Something snapped in me as I smashed the mirror when I was still screaming against it. This can’t be my life! I miss my mother, we may not have had a good relationship, but she was there for me every morning and here I am seeing myself as the beast that I am. No one is there to help me with this or even deny me anything.
How would it be, dad is back in his office and my sister is sleeping and trying to heal. This all feels like it’s my fault. The window in my room is open suddenly when I look, even though I know I didn’t open it. Then I feel a gust of wind enter my room, and now I have a visitor, “Go away!” I say in my shrill voice, just like a hurt cat.
Today I couldn’t stand him. The feeling he normally gives me doesn’t go to my heart today. He betrayed me! “Avery, please let me explain. I didn’t know they had this planned, I promise you,” he says as he slides closer to me with his eyes still fixed on mine. It seems like the blue in his eyes is getting bigger, and it feels like he is trying to speak to me with his healing power, so I wouldn’t feel thirsty anymore.
I walk closer, not to forgive him. No, it’s more like walking around your prey to see when you can attack them.
“Avery, please, stop this!” Shouts, he almost exclaims nervously, afraid I would attack him. I’m still walking around him, feeling my hunger building more and more. Until he dropped to his knees. It seems like he was begging for his life towards me, when I approach him by moving closer to him, he jumps on me. He grabbed my hands and pushed them above me on the hard wooden floor of my room. He looks into my eyes and shows me his fangs. This did escalate very quickly, I think to myself, as we are still enchanted by each other’s eyes.

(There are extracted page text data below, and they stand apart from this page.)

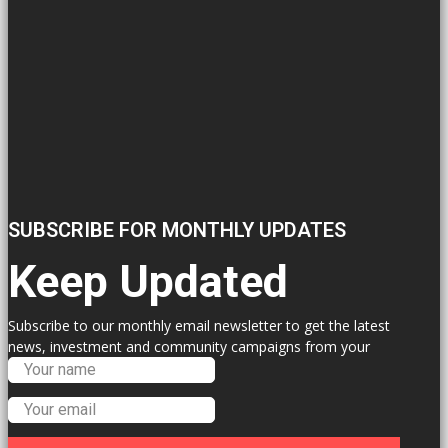
SUBSCRIBE FOR MONTHLY UPDATES
Keep Updated
Subscribe to our monthly email newsletter to get the latest
news, investment and community campaigns from your
Labour Councillors.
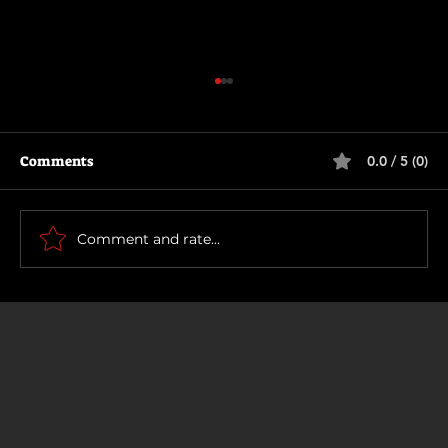
Comments
0.0 / 5 (0)
Scary Movie (2026)
Comment and rate...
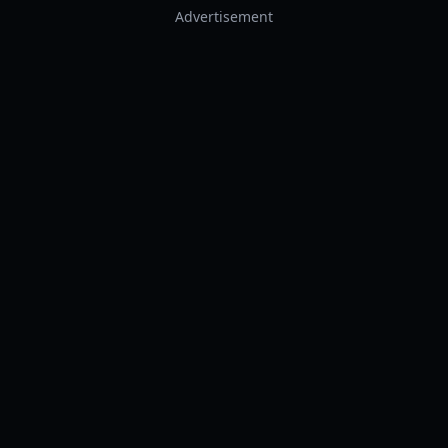
Advertisement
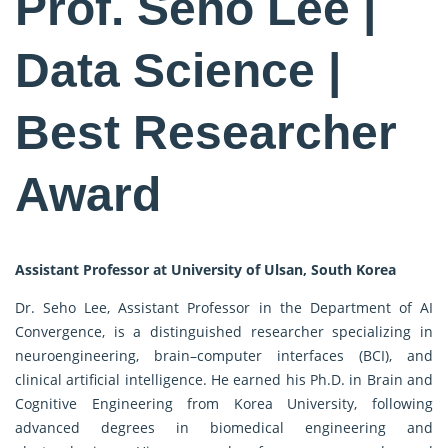
Prof. Seho Lee |
Data Science |
Best Researcher
Award
Assistant Professor at University of Ulsan, South Korea
Dr. Seho Lee, Assistant Professor in the Department of AI
Convergence, is a distinguished researcher specializing in
neuroengineering, brain–computer interfaces (BCI), and
clinical artificial intelligence. He earned his Ph.D. in Brain and
Cognitive Engineering from Korea University, following
advanced degrees in biomedical engineering and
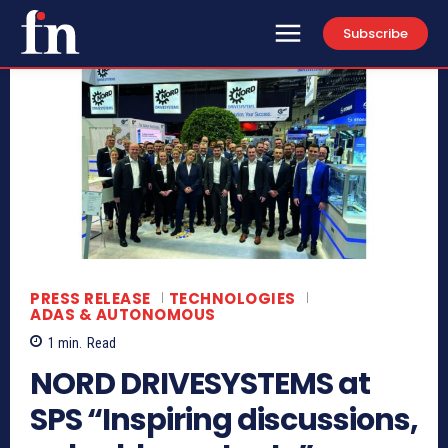
Subscribe
PRESS RELEASE
TECHNOLOGIES
ADAS & AUTONOMOUS
1
min.
Read
NORD DRIVESYSTEMS at
SPS “Inspiring discussions,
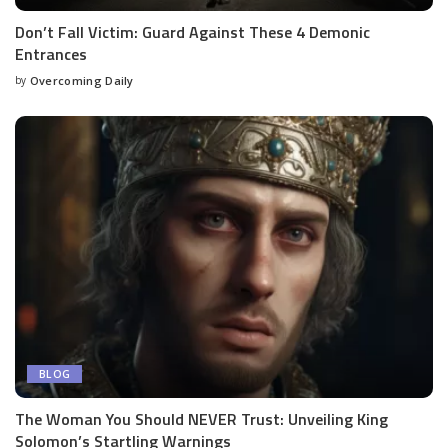
Don’t Fall Victim: Guard Against These 4 Demonic
Entrances
by
Overcoming Daily
BLOG
The Woman You Should NEVER Trust: Unveiling King
Solomon’s Startling Warnings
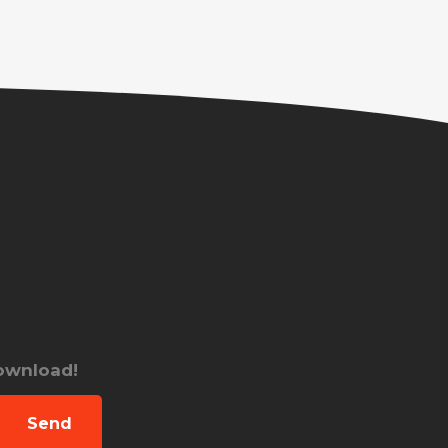
download!
Send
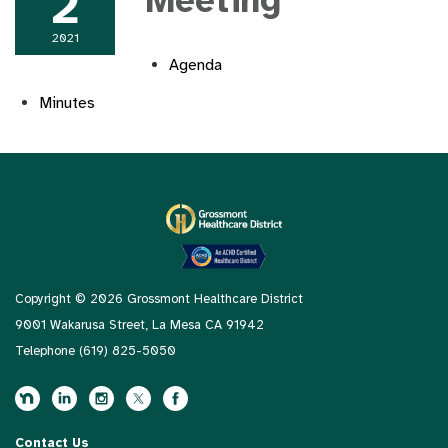
2
Meeting
2021
Agenda
Minutes
Copyright © 2026 Grossmont Healthcare District
9001 Wakarusa Street, La Mesa CA 91942
Telephone
(619) 825-5050
Contact Us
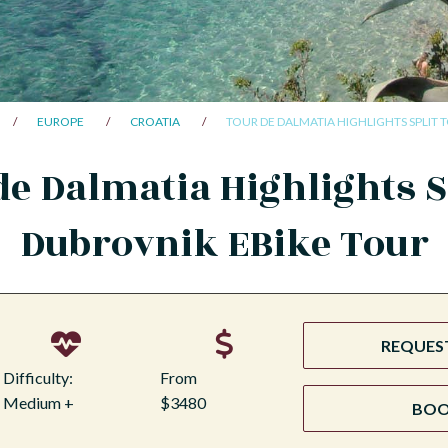
EUROPE
CROATIA
TOUR DE DALMATIA HIGHLIGHTS SPLIT 
de Dalmatia Highlights Sp
Dubrovnik EBike Tour
REQUEST
Difficulty:
From
Medium +
$3480
BO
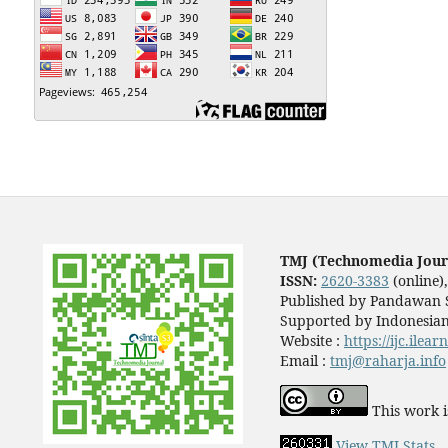
TMJ (Technomedia Jour
ISSN:
2620-3383
(online)
Published by Pandawan S
Supported by Indonesian
Website :
https://ijc.ilea
Email :
tmj@raharja.info
This work i
View TMJ Stats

Looking deeper into them, I see a river of sapphire blue, which I want to drink until I drop. He must have seen something in my eyes too, because we are hypnotized by this feeling towards each other. If I wasn’t already sure that he was my marked one, then I knew it now.
We have marked each other, and we have two more days before I am destined to feast on him. Or we can try to break this mark and get away from it all.
Do I want him to live, or do I want to eat him as revenge?